Data for processing:
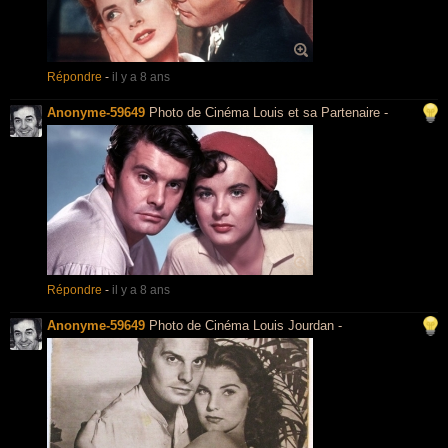
Répondre
-
il y a 8 ans
Anonyme-59649
Photo de Cinéma Louis et sa Partenaire -
Répondre
-
il y a 8 ans
Anonyme-59649
Photo de Cinéma Louis Jourdan -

Written task: Extract every line of text from the data above, reproducing each one word for word. Leave out the pictures.

Response below:
Répondre
-
il y a 8 ans
Anonyme-59649
Photo de Cinéma Louis et sa Partenaire -
Répondre
-
il y a 8 ans
Anonyme-59649
Photo de Cinéma Louis Jourdan -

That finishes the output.